Auf die Idee zu ihrem Experiment kam die Journalistin, die unter anderem für die New York Times und die Los Angeles Times arbeitet, als sie für eine Recherche Trainer beobachtete, die Delfine, Löwen und Wale dressierten. Deren Methoden beeindruckten sie sehr. So sehr, dass sie ihre Techniken selbst ausprobieren wollte.

Tatsächlich liebt Amy Sutherland Tiere. Und Männer. Auch wenn ihr Ansatz auf den ersten Blick ein bisschen befremdlich wirkt, hat Sutherland eigentlich nur das getan, was sehr, sehr viele Frauen - sagen wir, ungefähr 95 Prozent - seit Jahrtausenden tun: Sie hat versucht, ihren Mann Scott abzurichten. Dabei ging sie richtiggehend wissenschaftlich vor, ordnete ihn einer Spezies zu, die sie als Amerikanischen Ehemann bezeichnete. Die ist laut Sutherland unter anderem scharfsichtig, nachtblind und kühlschranklichtblind, außerdem unfähig, höhere Dezibelwerte wahrzunehmen, besonders die, aus denen eheliches Sprechen besteht. "Viele Angehörige dieser Spezies ernähren sich überwiegend von Fleisch, unter anderem Rind, Schwein, Vogel, außerdem von Vogeleiern und Getreide, Letzteres vorzugsweise in vergorener oder zu Chips gepresster Form", heißt es auf Seite 69.

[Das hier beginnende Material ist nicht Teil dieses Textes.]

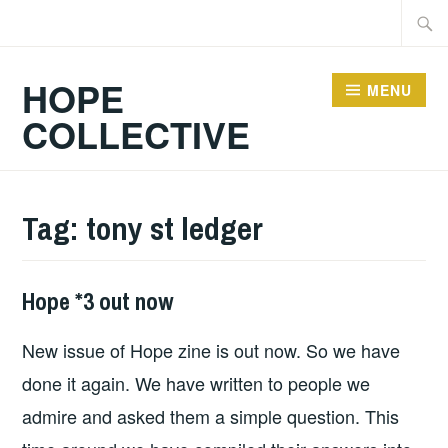
Skip
Searc
to
for:
content
HOPE
MENU
COLLECTIVE
Tag:
tony st ledger
Hope *3 out now
FANZINES
,
HOPE
,
New issue of Hope zine is out now. So we have
HOPE
PUBLICATIONS
done it again. We have written to people we
admire and asked them a simple question. This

Das Wissen über ihren Mann machte sie sich zunutze: Immer wieder war sie zum Beispiel genervt davon, dass er in der Küche herumlungerte und sie einengte, wenn sie kochte. Immer wenn sie ihn dafür anraunzte, schien er selbst überrascht über sein Verhalten. Um ihn davon abzuhalten, ihr auf die Nerven zu gehen, wandte sie jetzt einen Trick an: Sie stellte eine Schüssel Chips und eine Flasche Bier ans andere Ende des Raumes. Dort hielt Scott sich plötzlich automatisch auf. Er folgte seinen natürlichen Bedürfnissen - der Vorliebe für Knabberzeug und Alkohol.

Amy Sutherland ging es bei ihrem - nicht ganz ernst gemeinten - Experiment nach eigener Aussage in erster Linie darum ihre Ehe zu verbessern. Sie trieb aber noch eine andere Motivation: Sutherland ist besessen vom Trainieren von Tieren. Da ihre beiden Hunde schon erzogen waren, blieb nur noch einer im Haus, den sie dressieren konnte: Ehemann Scott. Der - man mag es kaum glauben - auch noch von den merkwürdigen Vorlieben seiner Frau profitierte.

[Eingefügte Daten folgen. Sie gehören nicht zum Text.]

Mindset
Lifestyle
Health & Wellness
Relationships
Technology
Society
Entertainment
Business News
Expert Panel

Eine der wichtigsten Grundregeln des Tiertrainings galt nämlich auf einmal auch für ihn: "Es ist niemals die Schuld des Tiers". Ein Grundsatz, der das Zusammenleben mit seiner Frau schlagartig sehr viel angenehmer machte. Viele Regeln ließen sich ganz einfach übertragen: Eine sich häutende Schlange zum Beispiel fasst man nicht an, sie wird sonst gefährlich. Eine Redewendung der Tiertrainer lautet "Alles, was einen Mund hat, beißt." Für einen Ehemann, der gestresst ist, weil er einen Schlüssel nicht findet, gilt dasselbe. Wenn man ihn anfasst oder -spricht, wird er bissig.

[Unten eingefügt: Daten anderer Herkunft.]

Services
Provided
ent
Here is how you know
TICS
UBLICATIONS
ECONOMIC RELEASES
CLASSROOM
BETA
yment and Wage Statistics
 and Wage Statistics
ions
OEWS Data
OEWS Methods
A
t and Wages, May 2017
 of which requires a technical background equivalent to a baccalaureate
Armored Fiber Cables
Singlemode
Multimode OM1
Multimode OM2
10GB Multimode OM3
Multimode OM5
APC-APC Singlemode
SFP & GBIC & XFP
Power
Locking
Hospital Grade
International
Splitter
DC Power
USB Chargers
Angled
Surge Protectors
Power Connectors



Dass die Sutherlands noch zusammen sind, liegt wohl außerdem daran, dass Amy anfing, darüber nachzudenken, dass auch ihrem Verhalten einige klitzekleine Korrekturen nicht schaden könnten. Ein ganzes Kapitel hat sie dem Thema "Nörgeln" gewidmet. Ihr war nämlich aufgefallen, dass man dem Seelöwen nicht durch Nörgelei das Salutieren beibringt. Oder dem Pavian einen Salto durch Meckern, dem Elefanten das Malen, in dem man ihm erst mal alles vorhält, was Elefanten generell so falsch machen. Im Gegenteil, die Trainer, die sie begleitete, korrigierten ihre Tiere nicht einmal. Also hörte auch sie damit auf.

Sutherlands Mann wurde von Tag zu Tag zufriedener und aufmerksamer, je mehr sie sich an die Regeln hielt. Eine lautete "Zurück in den Kindergarten": Wenn das Tier/der Ehemann Schwierigkeiten beim Erlernen eines Verhaltens zeigt, darf es/er eine leichtere Übung machen. Außerdem kam dem Verhältnis der beiden "Trainiere jedes Tier, als wäre es ein Schwertwal" zugute. Sie setzt voraus, dass man das Tier/den Ehemann weder gewaltsam vom Fleck rühren noch dominieren kann.

All diese Regeln klingen banal, aber sie wirkten. Scott Sutherland machte auf einmal, was seine Frau von ihm wollte. Ganz ohne viele Worte. Amys Experiment brachte ihr nämlich noch eine Erkenntnis: Ihr Training gelingt am besten, wenn sie nicht redet und sich konsequent verhält. Die meisten Eltern wissen das. Und, mal ehrlich, in der Kommunikation zwischen Mann und Frau bilden Worte seit jeher das größte Hindernis. Sinnvolleres Vorgehen: Unerwünschtes Verhalten ignorieren, richtiges belohnen. Wenn Scott seine durchgeschwitzten Fahrradklamotten aus dem Bad entfernte, wies Amy ihn nicht mehr darauf hin, dass sie einen feuchten Fleck auf dem Boden hinterlassen hatten. Sie lobte ihn nur.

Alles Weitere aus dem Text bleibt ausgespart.